━━━━━ Extracted material

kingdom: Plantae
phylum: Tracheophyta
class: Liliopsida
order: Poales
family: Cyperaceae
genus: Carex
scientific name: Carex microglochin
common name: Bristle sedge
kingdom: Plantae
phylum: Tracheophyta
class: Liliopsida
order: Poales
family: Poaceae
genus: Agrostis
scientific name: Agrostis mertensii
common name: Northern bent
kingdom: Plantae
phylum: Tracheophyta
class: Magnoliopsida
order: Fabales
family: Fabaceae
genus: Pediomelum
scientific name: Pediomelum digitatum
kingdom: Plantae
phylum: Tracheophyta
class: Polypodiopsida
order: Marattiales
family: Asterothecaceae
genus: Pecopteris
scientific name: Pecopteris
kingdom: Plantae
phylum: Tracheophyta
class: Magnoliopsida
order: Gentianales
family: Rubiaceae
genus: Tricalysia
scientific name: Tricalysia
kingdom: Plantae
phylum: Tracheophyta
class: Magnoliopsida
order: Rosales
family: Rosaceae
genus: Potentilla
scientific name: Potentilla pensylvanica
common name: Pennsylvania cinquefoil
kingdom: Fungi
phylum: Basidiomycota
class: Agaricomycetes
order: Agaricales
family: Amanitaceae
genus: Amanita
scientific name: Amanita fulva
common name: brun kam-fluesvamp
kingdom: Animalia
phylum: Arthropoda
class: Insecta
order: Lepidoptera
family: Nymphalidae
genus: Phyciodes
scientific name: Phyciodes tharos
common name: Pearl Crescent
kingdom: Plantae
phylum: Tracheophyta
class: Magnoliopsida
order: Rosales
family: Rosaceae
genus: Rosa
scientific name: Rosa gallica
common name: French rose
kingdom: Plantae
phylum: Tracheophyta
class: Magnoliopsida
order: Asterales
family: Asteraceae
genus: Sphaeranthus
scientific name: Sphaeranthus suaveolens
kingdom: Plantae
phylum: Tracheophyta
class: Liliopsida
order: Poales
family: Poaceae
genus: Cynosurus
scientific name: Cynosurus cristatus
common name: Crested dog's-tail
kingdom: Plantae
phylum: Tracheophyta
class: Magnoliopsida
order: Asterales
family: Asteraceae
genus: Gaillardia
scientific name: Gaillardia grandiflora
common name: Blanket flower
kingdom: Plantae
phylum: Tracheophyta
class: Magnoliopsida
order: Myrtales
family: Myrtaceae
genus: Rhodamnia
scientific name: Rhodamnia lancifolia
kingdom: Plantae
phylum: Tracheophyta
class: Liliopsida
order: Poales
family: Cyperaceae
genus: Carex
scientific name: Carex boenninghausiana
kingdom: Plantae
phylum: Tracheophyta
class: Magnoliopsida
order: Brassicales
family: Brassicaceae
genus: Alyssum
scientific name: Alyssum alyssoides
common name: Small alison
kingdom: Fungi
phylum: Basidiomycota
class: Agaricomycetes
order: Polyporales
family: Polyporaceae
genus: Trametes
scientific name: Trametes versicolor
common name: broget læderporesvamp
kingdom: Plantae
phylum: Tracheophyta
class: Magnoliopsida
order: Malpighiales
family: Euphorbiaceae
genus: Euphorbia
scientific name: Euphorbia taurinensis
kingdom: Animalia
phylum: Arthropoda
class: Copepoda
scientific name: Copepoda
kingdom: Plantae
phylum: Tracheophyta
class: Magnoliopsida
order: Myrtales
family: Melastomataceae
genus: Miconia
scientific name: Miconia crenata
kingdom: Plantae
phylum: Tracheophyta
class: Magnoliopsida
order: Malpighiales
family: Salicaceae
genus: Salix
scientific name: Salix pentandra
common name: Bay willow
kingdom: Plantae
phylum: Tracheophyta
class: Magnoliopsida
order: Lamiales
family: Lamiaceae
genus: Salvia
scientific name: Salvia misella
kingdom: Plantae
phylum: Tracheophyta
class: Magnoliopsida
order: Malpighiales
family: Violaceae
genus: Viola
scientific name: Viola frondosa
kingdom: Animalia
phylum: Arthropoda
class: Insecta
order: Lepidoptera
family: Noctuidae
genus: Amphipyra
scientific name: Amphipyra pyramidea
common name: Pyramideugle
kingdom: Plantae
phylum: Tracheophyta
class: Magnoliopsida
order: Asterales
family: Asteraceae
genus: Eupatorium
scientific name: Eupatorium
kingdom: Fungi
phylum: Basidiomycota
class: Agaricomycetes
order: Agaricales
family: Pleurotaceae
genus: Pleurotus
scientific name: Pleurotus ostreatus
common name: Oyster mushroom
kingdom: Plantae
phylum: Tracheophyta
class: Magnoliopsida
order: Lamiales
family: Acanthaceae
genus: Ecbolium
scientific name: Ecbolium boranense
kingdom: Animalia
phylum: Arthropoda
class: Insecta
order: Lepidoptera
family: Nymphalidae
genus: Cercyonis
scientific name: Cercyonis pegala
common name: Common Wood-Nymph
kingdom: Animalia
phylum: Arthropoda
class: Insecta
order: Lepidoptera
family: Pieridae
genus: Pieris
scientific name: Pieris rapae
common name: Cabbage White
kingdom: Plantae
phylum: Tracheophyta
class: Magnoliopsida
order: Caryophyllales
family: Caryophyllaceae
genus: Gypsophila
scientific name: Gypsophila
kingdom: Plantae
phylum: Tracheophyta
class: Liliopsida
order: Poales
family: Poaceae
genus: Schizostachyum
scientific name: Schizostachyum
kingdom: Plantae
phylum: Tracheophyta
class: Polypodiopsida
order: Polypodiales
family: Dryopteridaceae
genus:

━━━━━━━━━━

--- What the exercise asks ---
Can you reproduce all of the material above word for word, keeping every line in its original order?

--- Full output ---
kingdom: Plantae
phylum: Tracheophyta
class: Liliopsida
order: Poales
family: Cyperaceae
genus: Carex
scientific name: Carex microglochin
common name: Bristle sedge
kingdom: Plantae
phylum: Tracheophyta
class: Liliopsida
order: Poales
family: Poaceae
genus: Agrostis
scientific name: Agrostis mertensii
common name: Northern bent
kingdom: Plantae
phylum: Tracheophyta
class: Magnoliopsida
order: Fabales
family: Fabaceae
genus: Pediomelum
scientific name: Pediomelum digitatum
kingdom: Plantae
phylum: Tracheophyta
class: Polypodiopsida
order: Marattiales
family: Asterothecaceae
genus: Pecopteris
scientific name: Pecopteris
kingdom: Plantae
phylum: Tracheophyta
class: Magnoliopsida
order: Gentianales
family: Rubiaceae
genus: Tricalysia
scientific name: Tricalysia
kingdom: Plantae
phylum: Tracheophyta
class: Magnoliopsida
order: Rosales
family: Rosaceae
genus: Potentilla
scientific name: Potentilla pensylvanica
common name: Pennsylvania cinquefoil
kingdom: Fungi
phylum: Basidiomycota
class: Agaricomycetes
order: Agaricales
family: Amanitaceae
genus: Amanita
scientific name: Amanita fulva
common name: brun kam-fluesvamp
kingdom: Animalia
phylum: Arthropoda
class: Insecta
order: Lepidoptera
family: Nymphalidae
genus: Phyciodes
scientific name: Phyciodes tharos
common name: Pearl Crescent
kingdom: Plantae
phylum: Tracheophyta
class: Magnoliopsida
order: Rosales
family: Rosaceae
genus: Rosa
scientific name: Rosa gallica
common name: French rose
kingdom: Plantae
phylum: Tracheophyta
class: Magnoliopsida
order: Asterales
family: Asteraceae
genus: Sphaeranthus
scientific name: Sphaeranthus suaveolens
kingdom: Plantae
phylum: Tracheophyta
class: Liliopsida
order: Poales
family: Poaceae
genus: Cynosurus
scientific name: Cynosurus cristatus
common name: Crested dog's-tail
kingdom: Plantae
phylum: Tracheophyta
class: Magnoliopsida
order: Asterales
family: Asteraceae
genus: Gaillardia
scientific name: Gaillardia grandiflora
common name: Blanket flower
kingdom: Plantae
phylum: Tracheophyta
class: Magnoliopsida
order: Myrtales
family: Myrtaceae
genus: Rhodamnia
scientific name: Rhodamnia lancifolia
kingdom: Plantae
phylum: Tracheophyta
class: Liliopsida
order: Poales
family: Cyperaceae
genus: Carex
scientific name: Carex boenninghausiana
kingdom: Plantae
phylum: Tracheophyta
class: Magnoliopsida
order: Brassicales
family: Brassicaceae
genus: Alyssum
scientific name: Alyssum alyssoides
common name: Small alison
kingdom: Fungi
phylum: Basidiomycota
class: Agaricomycetes
order: Polyporales
family: Polyporaceae
genus: Trametes
scientific name: Trametes versicolor
common name: broget læderporesvamp
kingdom: Plantae
phylum: Tracheophyta
class: Magnoliopsida
order: Malpighiales
family: Euphorbiaceae
genus: Euphorbia
scientific name: Euphorbia taurinensis
kingdom: Animalia
phylum: Arthropoda
class: Copepoda
scientific name: Copepoda
kingdom: Plantae
phylum: Tracheophyta
class: Magnoliopsida
order: Myrtales
family: Melastomataceae
genus: Miconia
scientific name: Miconia crenata
kingdom: Plantae
phylum: Tracheophyta
class: Magnoliopsida
order: Malpighiales
family: Salicaceae
genus: Salix
scientific name: Salix pentandra
common name: Bay willow
kingdom: Plantae
phylum: Tracheophyta
class: Magnoliopsida
order: Lamiales
family: Lamiaceae
genus: Salvia
scientific name: Salvia misella
kingdom: Plantae
phylum: Tracheophyta
class: Magnoliopsida
order: Malpighiales
family: Violaceae
genus: Viola
scientific name: Viola frondosa
kingdom: Animalia
phylum: Arthropoda
class: Insecta
order: Lepidoptera
family: Noctuidae
genus: Amphipyra
scientific name: Amphipyra pyramidea
common name: Pyramideugle
kingdom: Plantae
phylum: Tracheophyta
class: Magnoliopsida
order: Asterales
family: Asteraceae
genus: Eupatorium
scientific name: Eupatorium
kingdom: Fungi
phylum: Basidiomycota
class: Agaricomycetes
order: Agaricales
family: Pleurotaceae
genus: Pleurotus
scientific name: Pleurotus ostreatus
common name: Oyster mushroom
kingdom: Plantae
phylum: Tracheophyta
class: Magnoliopsida
order: Lamiales
family: Acanthaceae
genus: Ecbolium
scientific name: Ecbolium boranense
kingdom: Animalia
phylum: Arthropoda
class: Insecta
order: Lepidoptera
family: Nymphalidae
genus: Cercyonis
scientific name: Cercyonis pegala
common name: Common Wood-Nymph
kingdom: Animalia
phylum: Arthropoda
class: Insecta
order: Lepidoptera
family: Pieridae
genus: Pieris
scientific name: Pieris rapae
common name: Cabbage White
kingdom: Plantae
phylum: Tracheophyta
class: Magnoliopsida
order: Caryophyllales
family: Caryophyllaceae
genus: Gypsophila
scientific name: Gypsophila
kingdom: Plantae
phylum: Tracheophyta
class: Liliopsida
order: Poales
family: Poaceae
genus: Schizostachyum
scientific name: Schizostachyum
kingdom: Plantae
phylum: Tracheophyta
class: Polypodiopsida
order: Polypodiales
family: Dryopteridaceae
genus:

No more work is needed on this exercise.